ASSIGNED TASK
Reproduce every entry word for word.
-----
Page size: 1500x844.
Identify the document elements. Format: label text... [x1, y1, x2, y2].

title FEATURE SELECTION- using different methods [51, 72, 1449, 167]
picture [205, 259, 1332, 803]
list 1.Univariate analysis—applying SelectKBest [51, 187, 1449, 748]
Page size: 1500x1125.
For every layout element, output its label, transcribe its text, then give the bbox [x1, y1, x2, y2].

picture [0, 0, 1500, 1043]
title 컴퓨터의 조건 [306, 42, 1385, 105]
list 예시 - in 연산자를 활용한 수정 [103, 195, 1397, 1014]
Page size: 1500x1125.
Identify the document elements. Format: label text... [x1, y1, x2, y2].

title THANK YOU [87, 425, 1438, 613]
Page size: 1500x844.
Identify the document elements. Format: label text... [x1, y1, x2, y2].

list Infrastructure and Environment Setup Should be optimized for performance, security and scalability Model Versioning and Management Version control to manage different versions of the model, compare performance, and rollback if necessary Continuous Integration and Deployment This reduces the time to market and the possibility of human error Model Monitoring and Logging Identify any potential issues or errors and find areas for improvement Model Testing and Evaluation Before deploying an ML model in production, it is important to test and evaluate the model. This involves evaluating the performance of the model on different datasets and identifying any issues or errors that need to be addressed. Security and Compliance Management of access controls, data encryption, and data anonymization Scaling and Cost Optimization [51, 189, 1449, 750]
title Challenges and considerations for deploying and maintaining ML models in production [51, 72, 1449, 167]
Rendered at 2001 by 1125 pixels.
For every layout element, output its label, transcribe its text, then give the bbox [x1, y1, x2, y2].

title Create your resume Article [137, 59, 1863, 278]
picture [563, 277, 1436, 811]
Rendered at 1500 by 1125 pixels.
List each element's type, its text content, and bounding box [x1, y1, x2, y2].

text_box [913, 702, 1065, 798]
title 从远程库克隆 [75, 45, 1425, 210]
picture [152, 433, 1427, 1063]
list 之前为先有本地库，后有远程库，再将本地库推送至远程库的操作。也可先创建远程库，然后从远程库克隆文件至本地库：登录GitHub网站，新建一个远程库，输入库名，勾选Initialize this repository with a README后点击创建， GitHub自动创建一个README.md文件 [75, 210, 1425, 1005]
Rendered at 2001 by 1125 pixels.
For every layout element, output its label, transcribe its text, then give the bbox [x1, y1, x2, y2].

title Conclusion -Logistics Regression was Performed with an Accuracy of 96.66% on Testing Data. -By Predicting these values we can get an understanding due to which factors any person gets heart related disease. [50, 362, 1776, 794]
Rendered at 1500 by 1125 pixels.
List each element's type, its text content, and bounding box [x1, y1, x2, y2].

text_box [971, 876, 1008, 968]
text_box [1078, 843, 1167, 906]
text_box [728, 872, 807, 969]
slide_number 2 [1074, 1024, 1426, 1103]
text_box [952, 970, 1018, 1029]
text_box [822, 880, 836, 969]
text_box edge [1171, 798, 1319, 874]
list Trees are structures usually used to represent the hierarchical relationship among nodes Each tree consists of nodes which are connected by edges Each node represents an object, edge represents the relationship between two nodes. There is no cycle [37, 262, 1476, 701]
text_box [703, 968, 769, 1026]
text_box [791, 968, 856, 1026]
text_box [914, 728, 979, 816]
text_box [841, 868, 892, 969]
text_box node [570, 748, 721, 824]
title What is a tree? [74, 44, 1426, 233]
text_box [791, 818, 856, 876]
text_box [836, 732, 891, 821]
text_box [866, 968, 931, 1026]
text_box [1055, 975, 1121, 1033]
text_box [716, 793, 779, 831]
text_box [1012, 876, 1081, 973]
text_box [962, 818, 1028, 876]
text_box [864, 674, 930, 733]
-----
ANSWER
Page size: 1500x844.
Identify the document elements. Format: label text... [x1, y1, x2, y2].

title FEATURE SELECTION- using different methods [51, 72, 1449, 167]
picture [205, 259, 1332, 803]
list 1.Univariate analysis—applying SelectKBest [51, 187, 1449, 748]
Page size: 1500x1125.
For every layout element, output its label, transcribe its text, then give the bbox [x1, y1, x2, y2].

picture [0, 0, 1500, 1043]
title 컴퓨터의 조건 [306, 42, 1385, 105]
list 예시 - in 연산자를 활용한 수정 [103, 195, 1397, 1014]
Page size: 1500x1125.
Identify the document elements. Format: label text... [x1, y1, x2, y2].

title THANK YOU [87, 425, 1438, 613]
Page size: 1500x844.
Identify the document elements. Format: label text... [x1, y1, x2, y2].

list Infrastructure and Environment Setup Should be optimized for performance, security and scalability Model Versioning and Management Version control to manage different versions of the model, compare performance, and rollback if necessary Continuous Integration and Deployment This reduces the time to market and the possibility of human error Model Monitoring and Logging Identify any potential issues or errors and find areas for improvement Model Testing and Evaluation Before deploying an ML model in production, it is important to test and evaluate the model. This involves evaluating the performance of the model on different datasets and identifying any issues or errors that need to be addressed. Security and Compliance Management of access controls, data encryption, and data anonymization Scaling and Cost Optimization [51, 189, 1449, 750]
title Challenges and considerations for deploying and maintaining ML models in production [51, 72, 1449, 167]
Rendered at 2001 by 1125 pixels.
For every layout element, output its label, transcribe its text, then give the bbox [x1, y1, x2, y2].

title Create your resume Article [137, 59, 1863, 278]
picture [563, 277, 1436, 811]
Rendered at 1500 by 1125 pixels.
List each element's type, its text content, and bounding box [x1, y1, x2, y2].

text_box [913, 702, 1065, 798]
title 从远程库克隆 [75, 45, 1425, 210]
picture [152, 433, 1427, 1063]
list 之前为先有本地库，后有远程库，再将本地库推送至远程库的操作。也可先创建远程库，然后从远程库克隆文件至本地库：登录GitHub网站，新建一个远程库，输入库名，勾选Initialize this repository with a README后点击创建， GitHub自动创建一个README.md文件 [75, 210, 1425, 1005]
Rendered at 2001 by 1125 pixels.
For every layout element, output its label, transcribe its text, then give the bbox [x1, y1, x2, y2].

title Conclusion -Logistics Regression was Performed with an Accuracy of 96.66% on Testing Data. -By Predicting these values we can get an understanding due to which factors any person gets heart related disease. [50, 362, 1776, 794]
Rendered at 1500 by 1125 pixels.
List each element's type, its text content, and bounding box [x1, y1, x2, y2].

text_box [971, 876, 1008, 968]
text_box [1078, 843, 1167, 906]
text_box [728, 872, 807, 969]
slide_number 2 [1074, 1024, 1426, 1103]
text_box [952, 970, 1018, 1029]
text_box [822, 880, 836, 969]
text_box edge [1171, 798, 1319, 874]
list Trees are structures usually used to represent the hierarchical relationship among nodes Each tree consists of nodes which are connected by edges Each node represents an object, edge represents the relationship between two nodes. There is no cycle [37, 262, 1476, 701]
text_box [703, 968, 769, 1026]
text_box [791, 968, 856, 1026]
text_box [914, 728, 979, 816]
text_box [841, 868, 892, 969]
text_box node [570, 748, 721, 824]
title What is a tree? [74, 44, 1426, 233]
text_box [791, 818, 856, 876]
text_box [836, 732, 891, 821]
text_box [866, 968, 931, 1026]
text_box [1055, 975, 1121, 1033]
text_box [716, 793, 779, 831]
text_box [1012, 876, 1081, 973]
text_box [962, 818, 1028, 876]
text_box [864, 674, 930, 733]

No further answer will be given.